Professionally, AI excels at initial drafts, research summaries, brainstorming sessions, and data analysis. It can help build a social media schedule, generate headline options, or transcribe and summarize meetings. At Fuzzy Duck, we use AI to speed up certain processes, but never as a replacement for human creativity and strategic thinking.
For education, AI can be a powerful tutoring tool or study aid, though students should always understand concepts themselves rather than relying on AI for answers.
The best approach? We prefer the “AI Sandwich Method.” Start with your own thinking for a rough draft. Even if it’s a bunch of jumbled thoughts, get anything you want to say on the page. Then use AI to help clean up the structure and fine tune clarity. Finally, you review and refine the output yourself, checking for tone, wording, spelling, and consistency. This keeps you in control and maintains human oversight at every stage, while leveraging AI’s efficiency.
What Can’t AI do?
AI isn’t magic, and it’s crucial to understand its limitations.
As we discussed earlier, these AI tools are not free-thinkers. They scour the internet and produce results based on existing patterns. Now, we all know there’s a lot of misinformation online. Anyone can write a blog, but that doesn’t make the content true.
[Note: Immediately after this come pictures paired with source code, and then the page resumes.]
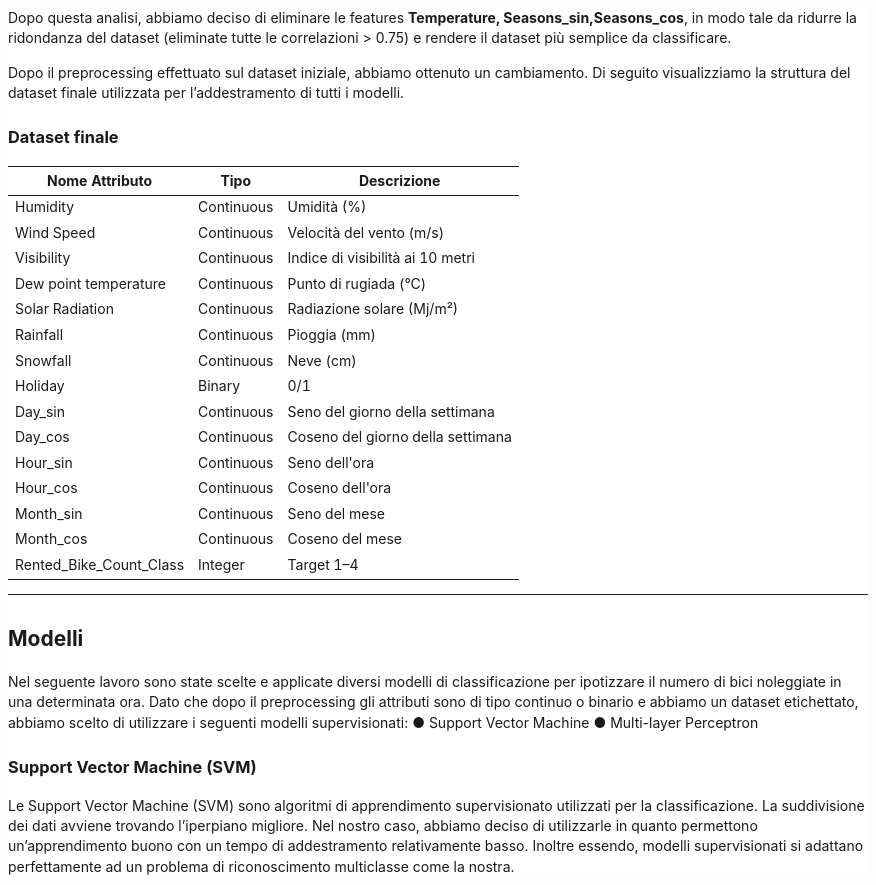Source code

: Dopo questa analisi, abbiamo deciso di eliminare le features **Temperature, Seasons_sin,Seasons_cos**, in modo tale da ridurre la ridondanza del dataset (eliminate tutte le correlazioni > 0.75) e rendere il dataset più semplice da classificare.

Dopo il preprocessing effettuato sul dataset iniziale, abbiamo ottenuto un cambiamento. Di seguito visualizziamo la struttura del dataset finale utilizzata per l’addestramento di tutti i modelli.

### Dataset finale

| Nome Attributo          | Tipo       | Descrizione                       |
| ----------------------- | ---------- | --------------------------------- |
| Humidity                | Continuous | Umidità (%)                       |
| Wind Speed              | Continuous | Velocità del vento (m/s)          |
| Visibility              | Continuous | Indice di visibilità ai 10 metri  |
| Dew point temperature   | Continuous | Punto di rugiada (°C)             |
| Solar Radiation         | Continuous | Radiazione solare (Mj/m²)         |
| Rainfall                | Continuous | Pioggia (mm)                      |
| Snowfall                | Continuous | Neve (cm)                         |
| Holiday                 | Binary     | 0/1                               |
| Day_sin                 | Continuous | Seno del giorno della settimana   |
| Day_cos                 | Continuous | Coseno del giorno della settimana |
| Hour_sin                | Continuous | Seno dell'ora                     |
| Hour_cos                | Continuous | Coseno dell'ora                   |
| Month_sin               | Continuous | Seno del mese                     |
| Month_cos               | Continuous | Coseno del mese                   |
| Rented_Bike_Count_Class | Integer    | Target 1–4                        |

---

## Modelli

Nel seguente lavoro sono state scelte e applicate diversi modelli di classificazione per
ipotizzare il numero di bici noleggiate in una determinata ora. Dato che dopo il preprocessing gli attributi sono di tipo continuo o binario e abbiamo un dataset etichettato, abbiamo scelto di utilizzare i seguenti modelli supervisionati:
● Support Vector Machine
● Multi-layer Perceptron

### Support Vector Machine (SVM)

Le Support Vector Machine (SVM) sono algoritmi di apprendimento supervisionato utilizzati per la classificazione. La suddivisione dei dati avviene trovando l’iperpiano migliore.
Nel nostro caso, abbiamo deciso di utilizzarle in quanto permettono un’apprendimento
buono con un tempo di addestramento relativamente basso. Inoltre essendo, modelli
supervisionati si adattano perfettamente ad un problema di riconoscimento multiclasse come la nostra.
The problem is that AI can’t tell the difference: they’re pattern-matching machines, not thinking entities.
This results in what the industry calls “hallucinations.” AI can gather inaccurate information and report it as fact because it can’t actually tell the difference. This is why it is crucial to fact check and proofread anything AI shares.
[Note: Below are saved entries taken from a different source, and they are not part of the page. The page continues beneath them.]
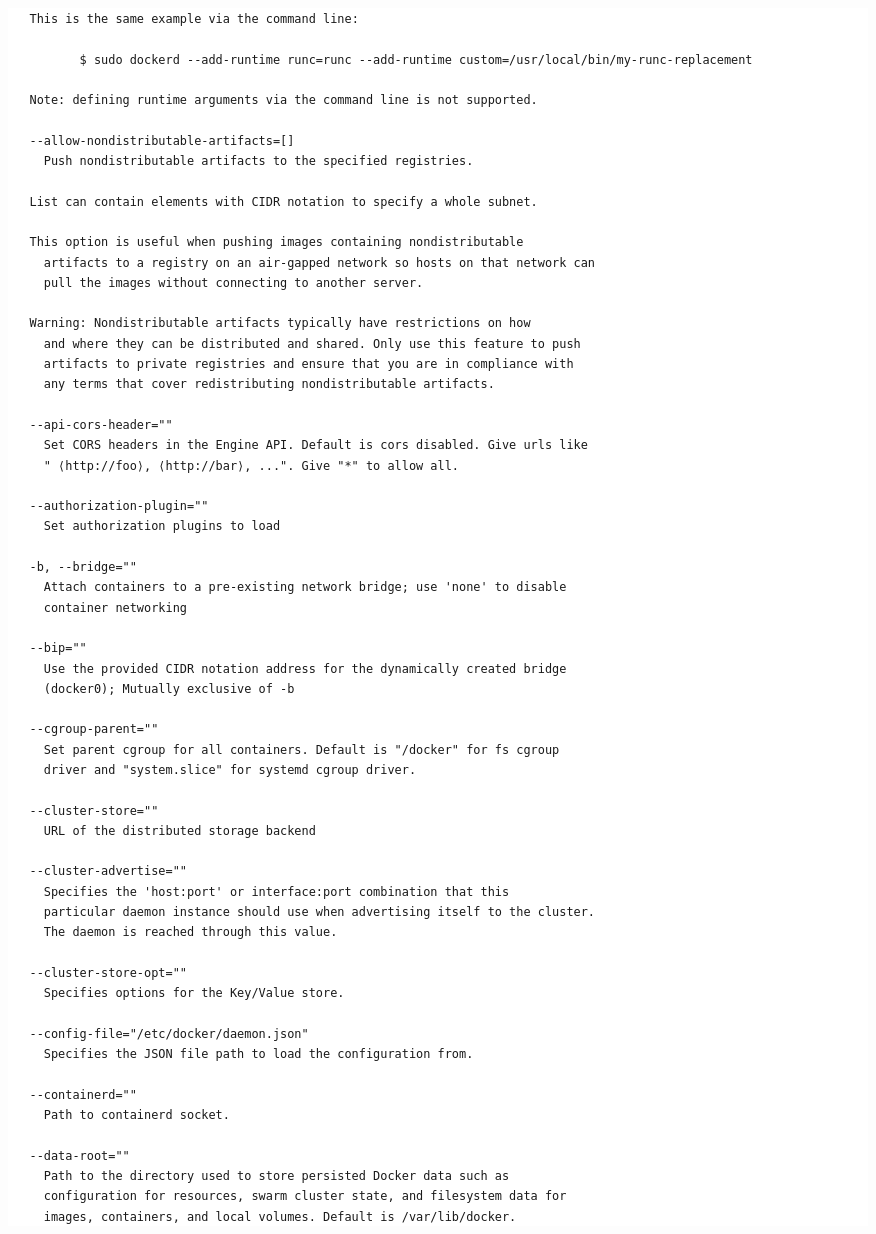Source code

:        This is the same example via the command line:

              $ sudo dockerd --add-runtime runc=runc --add-runtime custom=/usr/local/bin/my-runc-replacement

       Note: defining runtime arguments via the command line is not supported.

       --allow-nondistributable-artifacts=[]
         Push nondistributable artifacts to the specified registries.

       List can contain elements with CIDR notation to specify a whole subnet.

       This option is useful when pushing images containing nondistributable
         artifacts to a registry on an air-gapped network so hosts on that network can
         pull the images without connecting to another server.

       Warning: Nondistributable artifacts typically have restrictions on how
         and where they can be distributed and shared. Only use this feature to push
         artifacts to private registries and ensure that you are in compliance with
         any terms that cover redistributing nondistributable artifacts.

       --api-cors-header=""
         Set CORS headers in the Engine API. Default is cors disabled. Give urls like
         " ⟨http://foo⟩, ⟨http://bar⟩, ...". Give "*" to allow all.

       --authorization-plugin=""
         Set authorization plugins to load

       -b, --bridge=""
         Attach containers to a pre-existing network bridge; use 'none' to disable
         container networking

       --bip=""
         Use the provided CIDR notation address for the dynamically created bridge
         (docker0); Mutually exclusive of -b

       --cgroup-parent=""
         Set parent cgroup for all containers. Default is "/docker" for fs cgroup
         driver and "system.slice" for systemd cgroup driver.

       --cluster-store=""
         URL of the distributed storage backend

       --cluster-advertise=""
         Specifies the 'host:port' or interface:port combination that this
         particular daemon instance should use when advertising itself to the cluster.
         The daemon is reached through this value.

       --cluster-store-opt=""
         Specifies options for the Key/Value store.

       --config-file="/etc/docker/daemon.json"
         Specifies the JSON file path to load the configuration from.

       --containerd=""
         Path to containerd socket.

       --data-root=""
         Path to the directory used to store persisted Docker data such as
         configuration for resources, swarm cluster state, and filesystem data for
         images, containers, and local volumes. Default is /var/lib/docker.
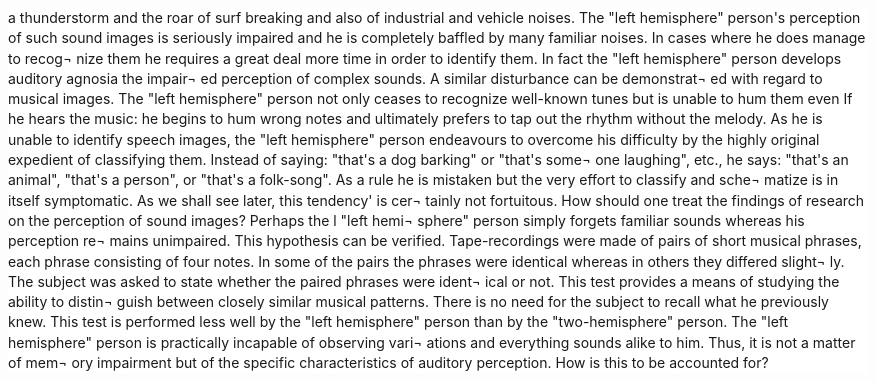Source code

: a thunderstorm and the roar of surf
breaking and also of industrial and
vehicle noises.
The "left hemisphere" person's
perception of such sound images is
seriously impaired and he is completely
baffled by many familiar noises. In
cases where he does manage to recog¬
nize them he requires a great deal
more time in order to identify them.
In fact the "left hemisphere" person
develops auditory agnosia the impair¬
ed perception of complex sounds. A
similar disturbance can be demonstrat¬
ed with regard to musical images.
The "left hemisphere" person not
only ceases to recognize well-known
tunes but is unable to hum them even
If he hears the music: he begins to
hum wrong notes and ultimately prefers
to tap out the rhythm without the
melody.
As he is unable to identify speech
images, the "left hemisphere" person
endeavours to overcome his difficulty
by the highly original expedient of
classifying them. Instead of saying:
"that's a dog barking" or "that's some¬
one laughing", etc., he says: "that's an
animal", "that's a person", or "that's
a folk-song". As a rule he is mistaken
but the very effort to classify and sche¬
matize is in itself symptomatic. As we
shall see later, this tendency' is cer¬
tainly not fortuitous.
How should one treat the findings
of research on the perception of sound
images? Perhaps the l "left hemi¬
sphere" person simply forgets familiar
sounds whereas his perception re¬
mains unimpaired. This hypothesis
can be verified.
Tape-recordings were made of pairs
of short musical phrases, each phrase
consisting of four notes. In some of
the pairs the phrases were identical
whereas in others they differed slight¬
ly. The subject was asked to state
whether the paired phrases were ident¬
ical or not. This test provides a
means of studying the ability to distin¬
guish between closely similar musical
patterns. There is no need for the
subject to recall what he previously
knew. This test is performed less well
by the "left hemisphere" person than
by the "two-hemisphere" person.
The "left hemisphere" person is
practically incapable of observing vari¬
ations and everything sounds alike to
him. Thus, it is not a matter of mem¬
ory impairment but of the specific
characteristics of auditory perception.
How is this to be accounted for?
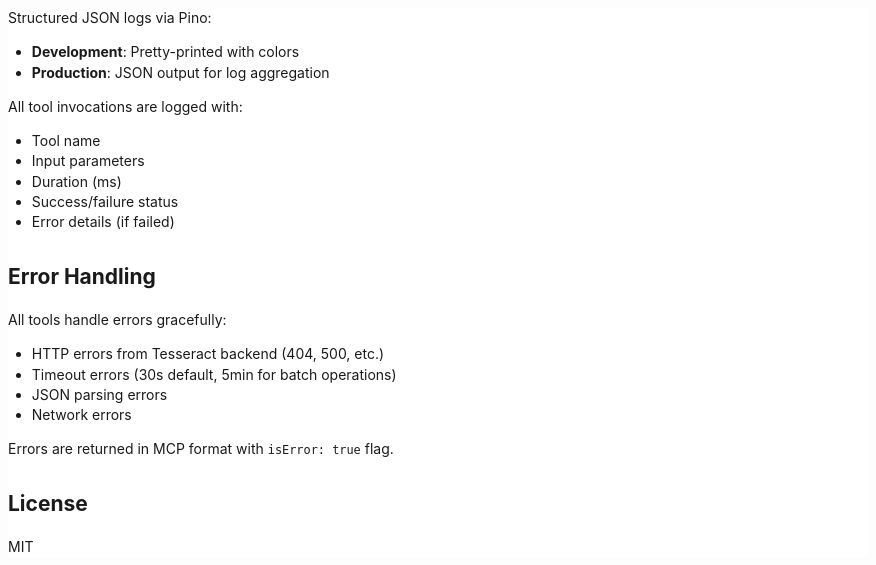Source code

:Structured JSON logs via Pino:
- **Development**: Pretty-printed with colors
- **Production**: JSON output for log aggregation

All tool invocations are logged with:
- Tool name
- Input parameters
- Duration (ms)
- Success/failure status
- Error details (if failed)

## Error Handling

All tools handle errors gracefully:
- HTTP errors from Tesseract backend (404, 500, etc.)
- Timeout errors (30s default, 5min for batch operations)
- JSON parsing errors
- Network errors

Errors are returned in MCP format with `isError: true` flag.

## License

MIT

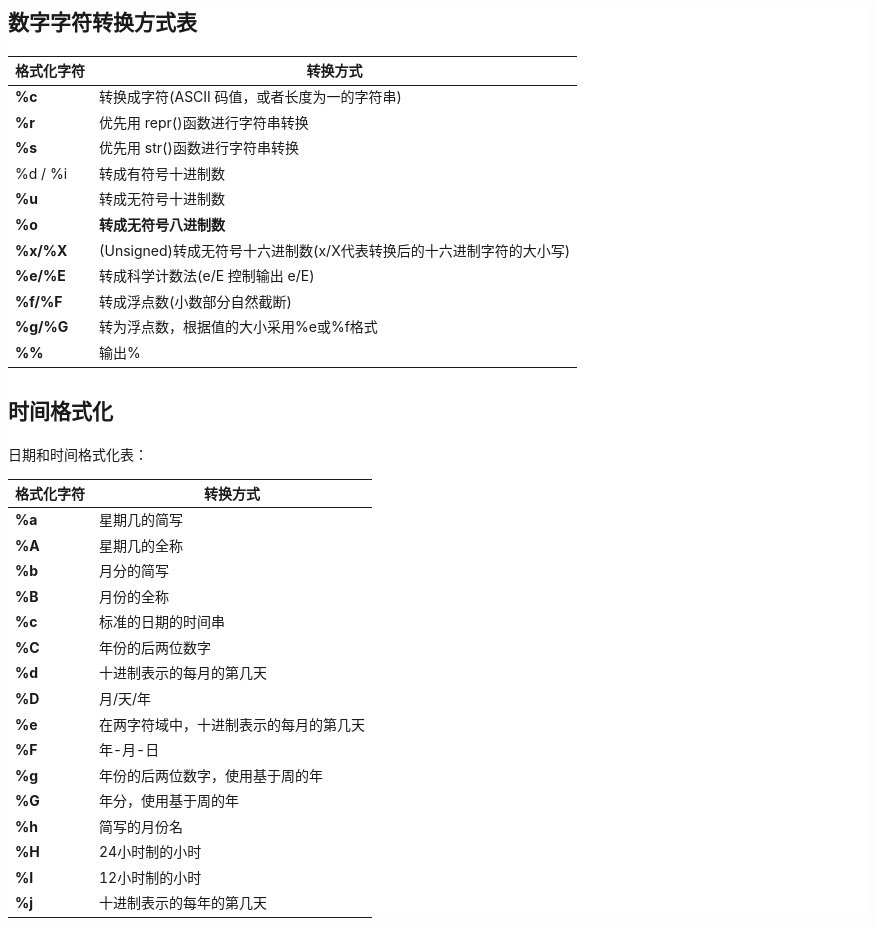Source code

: 



##  数字字符转换方式表

| **格式化字符**  | **转换方式**                                 |
| --------------- | -------------------------------------------- |
| **%c**          | 转换成字符(ASCII 码值，或者长度为一的字符串) |
| **%r**          | 优先用 repr()函数进行字符串转换              |
| **%s**          | 优先用 str()函数进行字符串转换               |
| %d / %i | 转成有符号十进制数                           |
| **%u**          | 转成无符号十进制数                           |
| **%o**    | **转成无符号八进制数**                              |
| **%x/%X** | (Unsigned)转成无符号十六进制数(x/X代表转换后的十六进制字符的大小写) |
| **%e/%E** | 转成科学计数法(e/E 控制输出 e/E)                          |
| **%f/%F** | 转成浮点数(小数部分自然截断)                               |
| **%g/%G** | 转为浮点数，根据值的大小采用%e或%f格式                       |
| **%%**    | 输出%                                                  |

## 时间格式化

日期和时间格式化表：

| **格式化字符** | **转换方式**                           |
| -------------- | -------------------------------------- |
| **%a**         | 星期几的简写                           |
| **%A**         | 星期几的全称                           |
| **%b**         | 月分的简写                             |
| **%B**         | 月份的全称                             |
| **%c**         | 标准的日期的时间串                     |
| **%C**         | 年份的后两位数字                       |
| **%d**         | 十进制表示的每月的第几天               |
| **%D**         | 月/天/年                               |
| **%e**         | 在两字符域中，十进制表示的每月的第几天 |
| **%F**         | 年-月-日                               |
| **%g**         | 年份的后两位数字，使用基于周的年       |
| **%G**         | 年分，使用基于周的年                   |
| **%h**         | 简写的月份名                           |
| **%H**         | 24小时制的小时                         |
| **%I**         | 12小时制的小时                         |
| **%j**         | 十进制表示的每年的第几天               |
Never use AI for high-stakes decisions without human verification. Medical diagnoses, legal advice, and financial planning all require human expertise and judgment. AI can assist, but it should never decide.
What’s so Bad About AI?
On the surface, AI might seem a little scary, however, most of these fears are unfounded. That said, there are several concerns around its increased usage in our daily lives so let’s go through the major ones.
Privacy is a big one. Many platforms use your inputs to train their models unless you opt out. This means anything you share is stored in their servers. Think about that for a second and evaluate what kind of personal data you want to share with massive tech corporations. Many written works (like novels and academic research) were used to train the models early on but the authors were not compensated or informed of the usage. Legal battles are underway for what compensation looks like in these cases, but it’s a good point of caution if you’re considering using it to proofread anything with copyright potential.
For creative professionals and artists, AI can feel like a threat. When a machine can generate a logo in seconds, what happens to designers? The truth is nuanced. Some jobs will change or disappear. Luckily, history shows us that technology typically transforms work rather than eliminating it entirely. The key is adapting and finding where human creativity adds irreplaceable value.
Lastly, there’s the often unspoken environmental cost. The data centers that house AI servers produce massive electronic waste. They also consume large amounts of water and rely on rare elements and minerals that are often unsustainably mined. Not to mention they use massive amounts of electricity, spurring harmful greenhouse gas emissions.
The Bottom Line
At Fuzzy Duck, talent is one of our core values and developing that talent involves exploring and utilizing new technologies. With that said, we’re not jumping on the AI bandwagon just because it’s trendy. We’re thoughtfully exploring how these tools can help us work smarter and faster while keeping human expertise, judgment, and creativity at the center of everything we do. Our promise is to never deliver fully AI-generated work to our clients. AI is a tool in our process, not the final product. We recommend our clients take the same approach with any AI tools they use.
At the end of the day, marketing isn’t about the tools you use. The most effective marketing comes from understanding your audience and telling your story in a way that resonates. And that will never go out of style.